奥托莉亚随后打了第二个电话,是打给她以为的饭店经理——实际上的阿尔·艾斯柏西托的部下。
她说:“我已经联系上他了。”
对方说:“索兰·艾斯柏西托是个十分警惕的家伙,你只是一个普通人,普通晚宴的时间恐怕不够,你要想办法留宿。”
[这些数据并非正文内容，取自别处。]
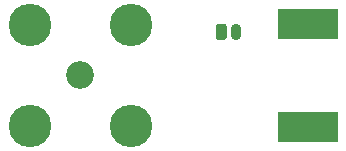
<source format=gbs>
G04 #@! TF.GenerationSoftware,KiCad,Pcbnew,5.1.6+dfsg1-1~bpo9+1*
G04 #@! TF.CreationDate,2022-04-04T20:18:43+02:00*
G04 #@! TF.ProjectId,sdrtrx-bias-t,73647274-7278-42d6-9269-61732d742e6b,rev?*
G04 #@! TF.SameCoordinates,Original*
G04 #@! TF.FileFunction,Soldermask,Bot*
G04 #@! TF.FilePolarity,Negative*
%FSLAX46Y46*%
G04 Gerber Fmt 4.6, Leading zero omitted, Abs format (unit mm)*
G04 Created by KiCad (PCBNEW 5.1.6+dfsg1-1~bpo9+1) date 2022-04-04 20:18:43*
%MOMM*%
%LPD*%
G01*
G04 APERTURE LIST*
%ADD10C,3.600000*%
%ADD11C,2.350000*%
%ADD12O,0.900000X1.400000*%
%ADD13R,5.180000X2.520000*%
G04 APERTURE END LIST*
D10*
X91041000Y-72753000D03*
X82441000Y-72753000D03*
X82441000Y-64153000D03*
X91041000Y-64153000D03*
D11*
X86741000Y-68453000D03*
D12*
X99929000Y-64770000D03*
G36*
G01*
X98229000Y-65245000D02*
X98229000Y-64295000D01*
G75*
G02*
X98454000Y-64070000I225000J0D01*
G01*
X98904000Y-64070000D01*
G75*
G02*
X99129000Y-64295000I0J-225000D01*
G01*
X99129000Y-65245000D01*
G75*
G02*
X98904000Y-65470000I-225000J0D01*
G01*
X98454000Y-65470000D01*
G75*
G02*
X98229000Y-65245000I0J225000D01*
G01*
G37*
D13*
X105987000Y-64073000D03*
X105987000Y-72833000D03*
M02*

</source>
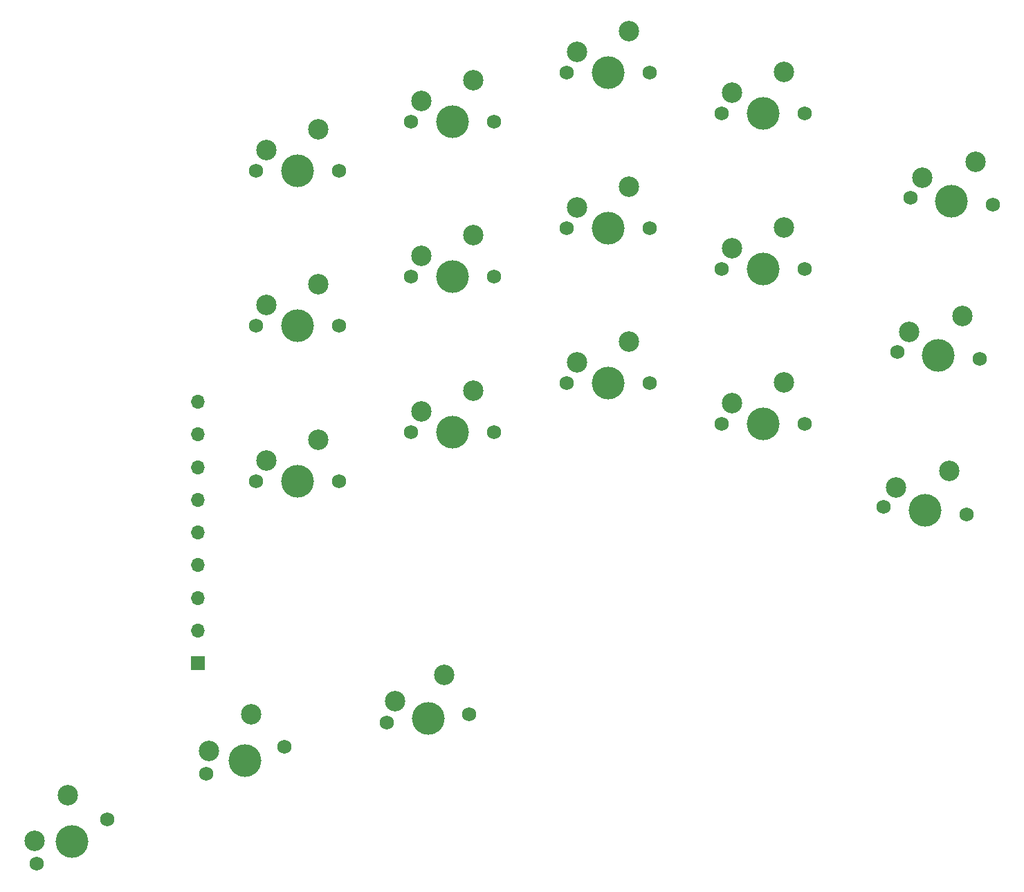
<source format=gbr>
%TF.GenerationSoftware,KiCad,Pcbnew,7.0.7*%
%TF.CreationDate,2023-09-27T07:48:00-06:00*%
%TF.ProjectId,keyboard - right,6b657962-6f61-4726-9420-2d2072696768,rev?*%
%TF.SameCoordinates,Original*%
%TF.FileFunction,Soldermask,Bot*%
%TF.FilePolarity,Negative*%
%FSLAX46Y46*%
G04 Gerber Fmt 4.6, Leading zero omitted, Abs format (unit mm)*
G04 Created by KiCad (PCBNEW 7.0.7) date 2023-09-27 07:48:00*
%MOMM*%
%LPD*%
G01*
G04 APERTURE LIST*
%ADD10C,1.750000*%
%ADD11C,4.000000*%
%ADD12C,2.500000*%
%ADD13R,1.700000X1.700000*%
%ADD14O,1.700000X1.700000*%
G04 APERTURE END LIST*
D10*
%TO.C,S31*%
X245375964Y-94699079D03*
D11*
X250455964Y-94699079D03*
D10*
X255535964Y-94699079D03*
D12*
X246645964Y-92159079D03*
X252995964Y-89619079D03*
%TD*%
D10*
%TO.C,S22*%
X207375964Y-57699079D03*
D11*
X212455964Y-57699079D03*
D10*
X217535964Y-57699079D03*
D12*
X208645964Y-55159079D03*
X214995964Y-52619079D03*
%TD*%
D10*
%TO.C,S25*%
X226375964Y-51699079D03*
D11*
X231455964Y-51699079D03*
D10*
X236535964Y-51699079D03*
D12*
X227645964Y-49159079D03*
X233995964Y-46619079D03*
%TD*%
D10*
%TO.C,S28*%
X161571771Y-148533594D03*
D11*
X165879855Y-145841604D03*
D10*
X170187939Y-143149614D03*
D12*
X161302797Y-145706554D03*
X165341907Y-140187525D03*
%TD*%
D10*
%TO.C,S34*%
X266839453Y-85871322D03*
D11*
X271900122Y-86314073D03*
D10*
X276960791Y-86756824D03*
D12*
X268325996Y-83451675D03*
X274873208Y-81474780D03*
%TD*%
D10*
%TO.C,S23*%
X207375964Y-76699079D03*
D11*
X212455964Y-76699079D03*
D10*
X217535964Y-76699079D03*
D12*
X208645964Y-74159079D03*
X214995964Y-71619079D03*
%TD*%
D10*
%TO.C,S30*%
X245375964Y-75699079D03*
D11*
X250455964Y-75699079D03*
D10*
X255535964Y-75699079D03*
D12*
X246645964Y-73159079D03*
X252995964Y-70619079D03*
%TD*%
D10*
%TO.C,S19*%
X188375962Y-63699079D03*
D11*
X193455962Y-63699079D03*
D10*
X198535962Y-63699079D03*
D12*
X189645962Y-61159079D03*
X195995962Y-58619079D03*
%TD*%
D10*
%TO.C,S26*%
X226375964Y-70699079D03*
D11*
X231455964Y-70699079D03*
D10*
X236535964Y-70699079D03*
D12*
X227645964Y-68159079D03*
X233995964Y-65619079D03*
%TD*%
D10*
%TO.C,S21*%
X188375962Y-101699079D03*
D11*
X193455962Y-101699079D03*
D10*
X198535962Y-101699079D03*
D12*
X189645962Y-99159079D03*
X195995962Y-96619079D03*
%TD*%
D10*
%TO.C,S32*%
X182260109Y-137557880D03*
D11*
X187063343Y-135903994D03*
D10*
X191866577Y-134250108D03*
D12*
X182633974Y-134742791D03*
X187811074Y-130273817D03*
%TD*%
D10*
%TO.C,S27*%
X226375964Y-89699079D03*
D11*
X231455964Y-89699079D03*
D10*
X236535964Y-89699079D03*
D12*
X227645964Y-87159079D03*
X233995964Y-84619079D03*
%TD*%
D10*
%TO.C,S35*%
X265191437Y-104868741D03*
D11*
X270252106Y-105311492D03*
D10*
X275312775Y-105754243D03*
D12*
X266677980Y-102449094D03*
X273225192Y-100472199D03*
%TD*%
D10*
%TO.C,S20*%
X188375962Y-82699079D03*
D11*
X193455962Y-82699079D03*
D10*
X198535962Y-82699079D03*
D12*
X189645962Y-80159079D03*
X195995962Y-77619079D03*
%TD*%
D10*
%TO.C,S29*%
X245375964Y-56699079D03*
D11*
X250455964Y-56699079D03*
D10*
X255535964Y-56699079D03*
D12*
X246645964Y-54159079D03*
X252995964Y-51619079D03*
%TD*%
D10*
%TO.C,S33*%
X268448678Y-66965221D03*
D11*
X273509347Y-67407972D03*
D10*
X278570016Y-67850723D03*
D12*
X269935221Y-64545574D03*
X276482433Y-62568679D03*
%TD*%
D10*
%TO.C,S36*%
X204408860Y-131279606D03*
D11*
X209461031Y-130748601D03*
D10*
X214513202Y-130217596D03*
D12*
X205406400Y-128620769D03*
X211456112Y-125430927D03*
%TD*%
D10*
%TO.C,S24*%
X207375964Y-95699079D03*
D11*
X212455964Y-95699079D03*
D10*
X217535964Y-95699079D03*
D12*
X208645964Y-93159079D03*
X214995964Y-90619079D03*
%TD*%
D13*
%TO.C,J2*%
X181275976Y-124000000D03*
D14*
X181275976Y-120000000D03*
X181275976Y-116000000D03*
X181275976Y-112000000D03*
X181275976Y-108000000D03*
X181275976Y-104000000D03*
X181275976Y-100000000D03*
X181275976Y-96000000D03*
X181275976Y-92000000D03*
%TD*%
M02*

</source>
奥托莉亚此时此刻,已经完全相信自己的命运掌控在自己手中,这是必须放手一搏的时候:“好的,我会记住的。我只要装作突然头晕发作,他就会留我在他那里居住的,他是个好孩子。”
对方所有的谈话都一字不漏地传达到了索兰这里。
索兰坐在窗前,发出了轻轻的嗤笑声。
傍晚六点半,奥托莉亚·艾斯柏西托准时来赴宴。
她带来了她“为索兰准备的礼物”,是一套还不错的休憩沙发,正好可以用于办公场所。
索兰·艾斯柏西托和往常一样温柔和蔼的接待了她。在命人将沙发搬去主卧时,索兰也为奥托莉亚介绍了自己宅邸的构造,并领她参观了感兴趣的房间。
“你有一个辽阔的山地作为马场!天哪,这真好。”
奥托莉亚跟随他走进主卧,佯装端详沙发的效果,实际上视线已经落在了角落的保险箱上,“亲爱的侄子,要我说,你这保险箱放在这里实在是太过惹眼了,或许你该考虑给它腾个地方。”
索兰笑了笑说:“没有什么地方比我们自己的地方更安全,姨妈。不过里面也没什么重要的文件,这一点你可以放心。”
奥托莉亚盯着他的绿眼睛,露出了有些刻意谄媚的笑容:“是吗?我还想不到有什么文件对黑手党不重要。”